Our non-executive directors, Naresh Chandra, who also serves as Chairman of Eros India, and Dilip Thakkar, have entered into letters of appointment with us that provide them with annual fees of $78,125 for service as a director of Eros International Plc. The appointments are for an initial period of one year, and thereafter are terminable by either the non-executive director or us with three months’ written notice, or by us immediately in the case of fraud.

 

Greg Coote will be a non-executive director effective upon the listing of our A ordinary shares on the NYSE subject to a letter of appointment executed by and between us and Mr. Coote providing him with annual fees of $93,750 for service as a director of Eros International Plc.
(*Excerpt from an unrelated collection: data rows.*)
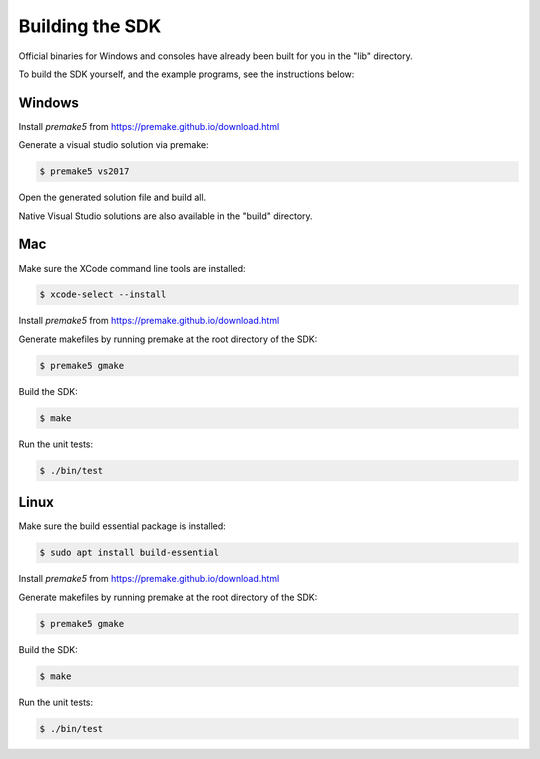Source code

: 
Building the SDK
================

Official binaries for Windows and consoles have already been built for you in the "lib" directory. 

To build the SDK yourself, and the example programs, see the instructions below:

Windows
-------

Install *premake5* from https://premake.github.io/download.html

Generate a visual studio solution via premake:

.. code-block::

    $ premake5 vs2017

Open the generated solution file and build all.

Native Visual Studio solutions are also available in the "build" directory.

Mac
---

Make sure the XCode command line tools are installed:

.. code-block::

	$ xcode-select --install

Install *premake5* from https://premake.github.io/download.html

Generate makefiles by running premake at the root directory of the SDK:

.. code-block::

    $ premake5 gmake

Build the SDK:

.. code-block::

	$ make

Run the unit tests:

.. code-block::

	$ ./bin/test

Linux
-----

Make sure the build essential package is installed:

.. code-block::

	$ sudo apt install build-essential

Install *premake5* from https://premake.github.io/download.html

Generate makefiles by running premake at the root directory of the SDK:

.. code-block::

    $ premake5 gmake

Build the SDK:

.. code-block::

	$ make

Run the unit tests:

.. code-block::

	$ ./bin/test
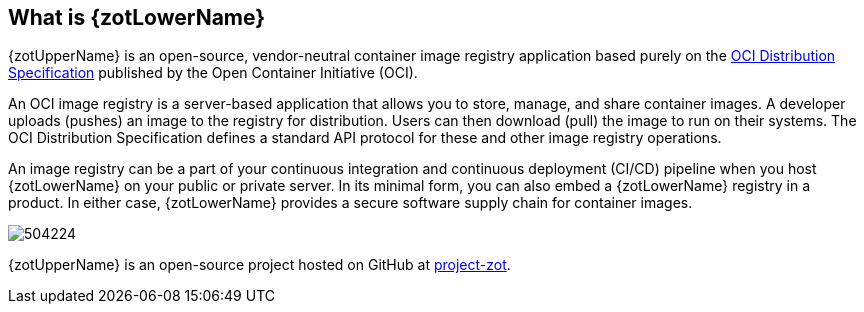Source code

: == What is {zotLowerName}

{zotUpperName} is an open-source, vendor-neutral container image registry application based purely
on the https://github.com/opencontainers/distribution-spec[OCI Distribution Specification]
published by the Open Container Initiative (OCI).

An OCI image registry is a server-based application that allows you to store, manage, and share
container images.  A developer uploads (pushes) an image to the registry for distribution. Users can
then download (pull) the image to run on their systems.  The OCI Distribution Specification
defines a standard API protocol for these and other image registry operations.

An image registry can be a part of your continuous integration and continuous
deployment (CI/CD) pipeline when you host {zotLowerName} on your public or
private server. In its minimal form, you can also embed a {zotLowerName} registry
in a product.  In either case, {zotLowerName} provides a secure
software supply chain for container images.

image::504224.jpg[]

{zotUpperName} is an open-source project hosted on
GitHub at https://github.com/project-zot/zot[project-zot].
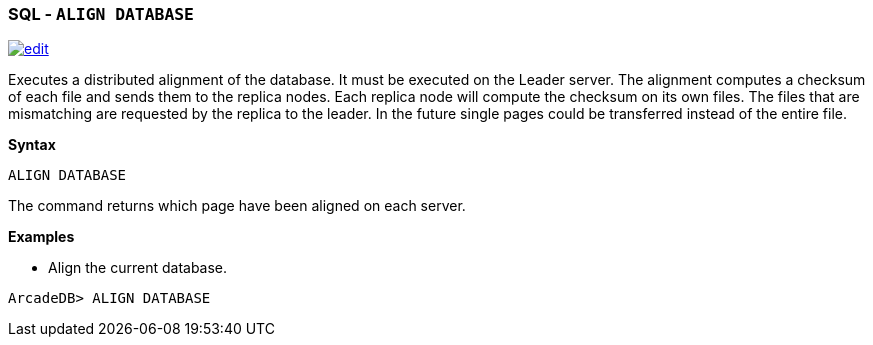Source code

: [discrete]

=== SQL - `ALIGN DATABASE`

image:../images/edit.png[link="https://github.com/ArcadeData/arcadedb-docs/blob/main/src/main/asciidoc/sql/SQL-Align-Database.md" float=right]

Executes a distributed alignment of the database. It must be executed on the Leader server. The alignment computes a checksum of
each file and sends them to the replica nodes. Each replica node will compute the checksum on its own files. The files that are
mismatching are requested by the replica to the leader. In the future single pages could be transferred instead of the entire file.

*Syntax*

[source,sql]
----
ALIGN DATABASE

----

The command returns which page have been aligned on each server.

*Examples*

* Align the current database.

----
ArcadeDB> ALIGN DATABASE
----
The initial term of this agreement is three years, subject to Mr. Coote’s re-election in accordance with our articles of association, and thereafter is terminable by either Mr. Coote or us with three months’ written notice, or by us immediately in the case of fraud.

 

Michael Kirkwood has entered into a letter of appointment with us providing him with annual fees of $93,750 for service as a director of Eros International Plc. Mr. Kirkwood is also eligible for additional fees for certain additional Board related work or special projects. The initial term of this agreement is three years subject to Mr. Kirkwood’s re-election in accordance with our articles of association, and thereafter is terminable by either Mr. Kirkwood or us with three months’ written notice, or by us immediately in the case of fraud.

 

Pranab Kapadia, our President of Europe and Africa Operations, entered into a service agreement with Eros International Limited to provide services to us and certain of our subsidiaries.  The service agreement is terminable by either party with three months’ written notice.  Eros International Ltd may terminate the agreement immediately in certain circumstances, including upon certain types of misconduct or upon paying the executive an amount equivalent to his basic salary for a three month period.  Mr. Kapadia receives a basic gross annual salary and is entitled to participate in any current bonus scheme applicable to his position.  The agreement contains a confidentiality provision and non-competition and non-solicitation provisions that restrict the executive for a period of twelve months following termination.